Exercise requirements:
(a) In two sentences, summarize the passage on website design given below.
(b) Reproduce the passage on website design below from "Almost all of" up to and including "her job correctly.".

Quoted passage:
----------------
Almost all of website development is about understanding Hypertext Markup Language (HTML) and the design elements of making a functional website. When you see a good site on the Web, you usually don’t notice the design elements very much. That’s what makes the sites so good. It’s when those elements, like navigation, graphics, and the information on the page, get in the way or distract the user, that you notice them. This means the site’s designer, or website developer, did not do his or her job correctly.

When you’re an amateur building a website for fun or family, then this may not be as important to you. Most likely, you’re using an online site builder or free website tool. The professional, however, should be very concerned about these design elements. The only way to know if your elements are correct is practice, revision, and criticism. Look around the internet at sites that you admire and focus on these elements to see how they accomplished what they did. Find similar sites and check them and look at sites that don’t come up to standards and note their mistakes. Learn from other people’s website development efforts in order to better your own.
----------------
Raw data:
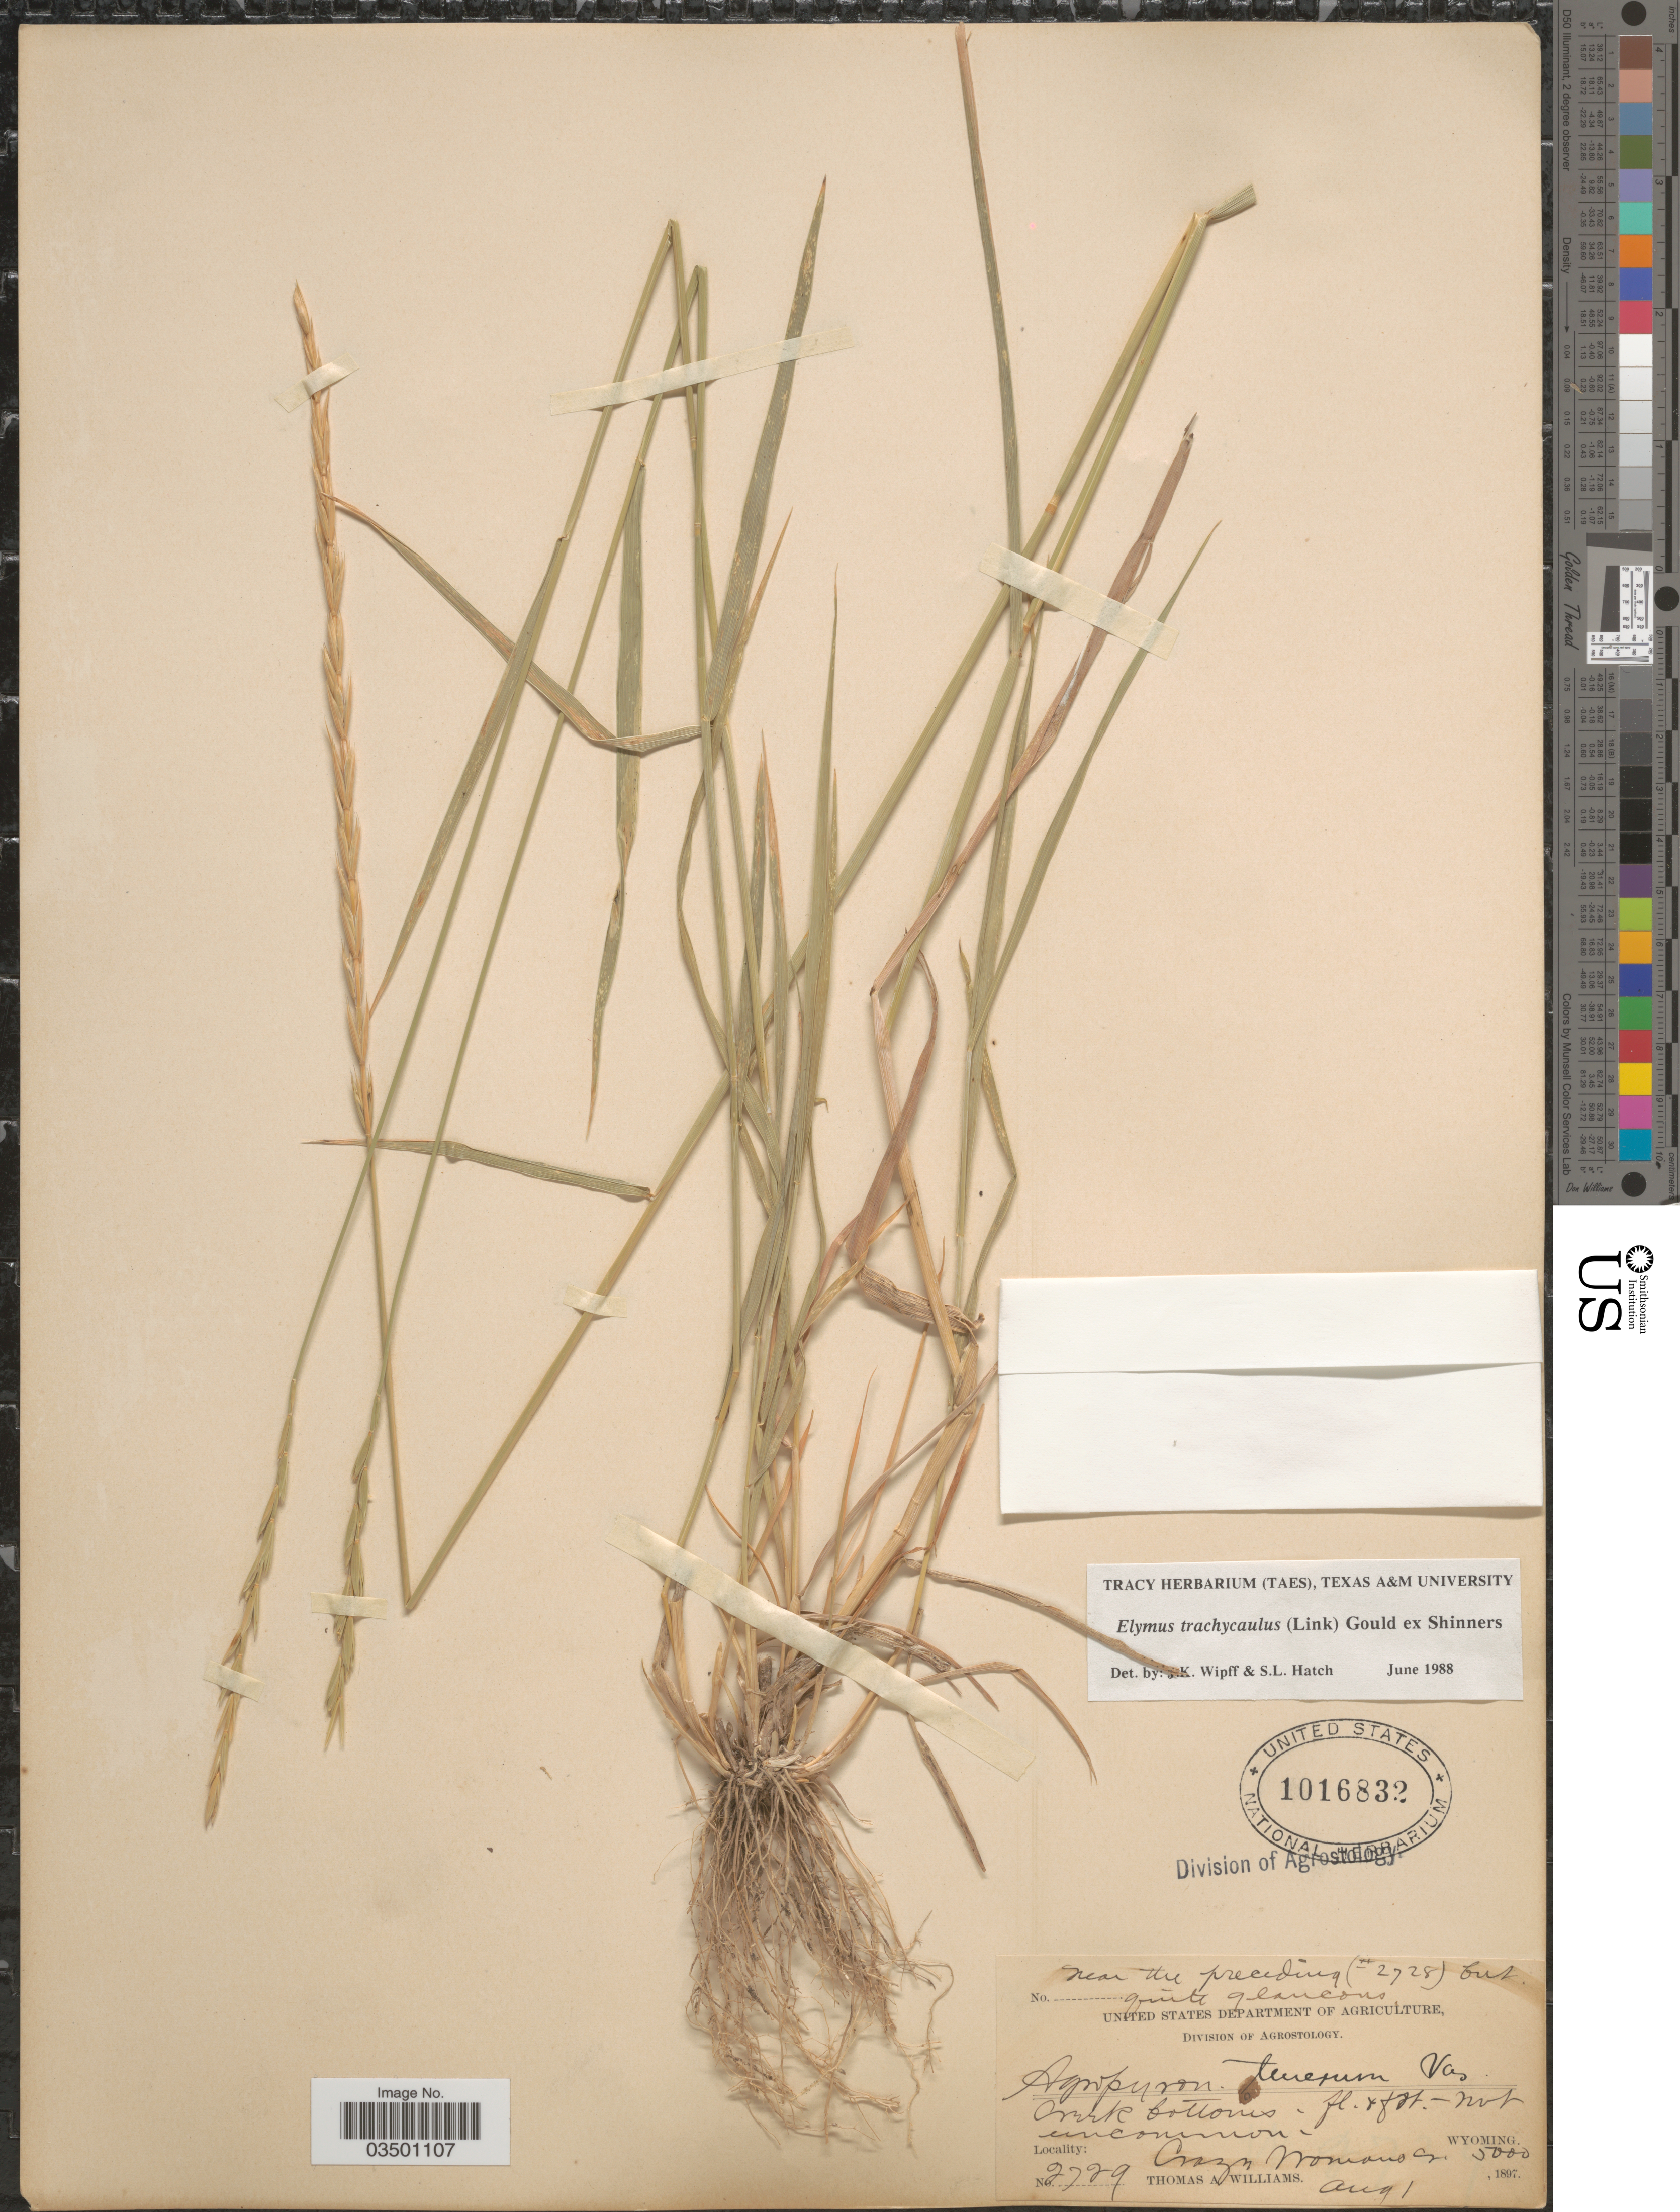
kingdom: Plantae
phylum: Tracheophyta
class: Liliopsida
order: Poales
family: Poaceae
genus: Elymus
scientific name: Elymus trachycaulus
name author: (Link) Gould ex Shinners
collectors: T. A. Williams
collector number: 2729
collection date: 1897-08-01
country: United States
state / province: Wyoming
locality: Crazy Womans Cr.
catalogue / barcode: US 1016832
----------------
Responses by task:
(a) Website development depends mainly on understanding HTML and the design elements of a functional site, and on a good site those elements go largely unnoticed; when navigation, graphics, or page information distract the user, the developer has not done the job correctly. Amateurs using online builders may care less about this, but professionals should get these elements right through practice, revision, and criticism, studying both admired sites and substandard ones to improve their own work.

(b)
Almost all of website development is about understanding Hypertext Markup Language (HTML) and the design elements of making a functional website. When you see a good site on the Web, you usually don’t notice the design elements very much. That’s what makes the sites so good. It’s when those elements, like navigation, graphics, and the information on the page, get in the way or distract the user, that you notice them. This means the site’s designer, or website developer, did not do his or her job correctly.